Boldly proportioned and measuring nearly eight feet long, this handsome sofa bears the elaborate and rare detail of pointed peaks breaking the serpentine curve of the back on either side of the central hump. It otherwise follows the classic Rococo style design with its boldly arched crest rail, steeply pitched outward-scrolling arms, and Marlborough legs that became fashionable in Philadelphia about 1765.
It is one of very few Philadelphia sofas with a peaked camelback that are extant. One is offered as lot 29 in this sale. Another is in the collection of Winterthur Museum and illustrated in Joseph Downs, American Furniture, New York, 1952, no. 272. One with a serpentine front rail carved with a fretwork design owned by the Chew family at Cliveden is illustrated in William M. Hornor, Blue Book Philadelphia Furniture, Philadelphia, 1935, pl. 258. Another also with a serpentine front seat rail and a history in the Morris family of Philadelphia is pictured in American Furniture, 1620 to the present by Jonathan Fairbanks and Elizabeth Bates (New York, 1981, p. 159). An additional example with a serpentine front rail is illustrated as a masterpiece in The New Fine Points of Furniture by Albert Sack (New York, 1993, p. 249).

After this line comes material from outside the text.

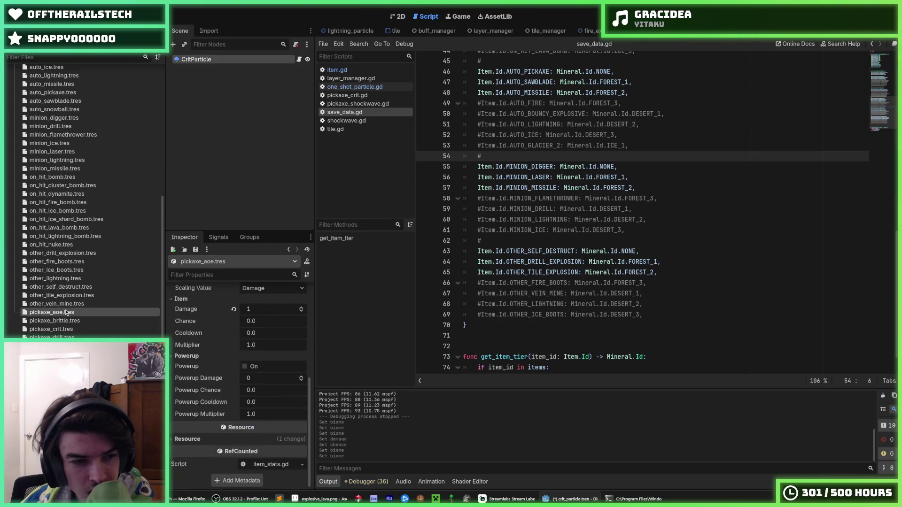
pyautogui.scroll(5, 261, 329)
pyautogui.click(260, 316)
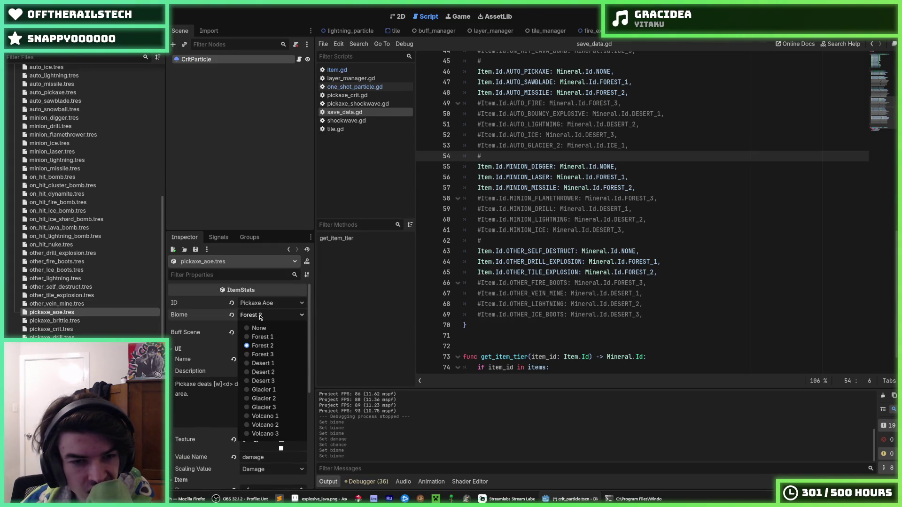
pyautogui.click(262, 355)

Other related Philadelphia camel-back sofas with cuffed Marlborough legs and broad proportions include one in the collection of the Metropolitan Museum of Art and illustrated in plate 202 of Hornor’s Blue Book as the property of Harry G. Haskell of Wilmington, Delaware; one at Winterthur Museum illustrated in Downs, pl. 27; and one at Bayou Bend with a history in the Harrison Wood family (see David Warren, American Decorative Arts and Paintings in the Bayou Bend Collection, Houston, 1998, F101, p. 60).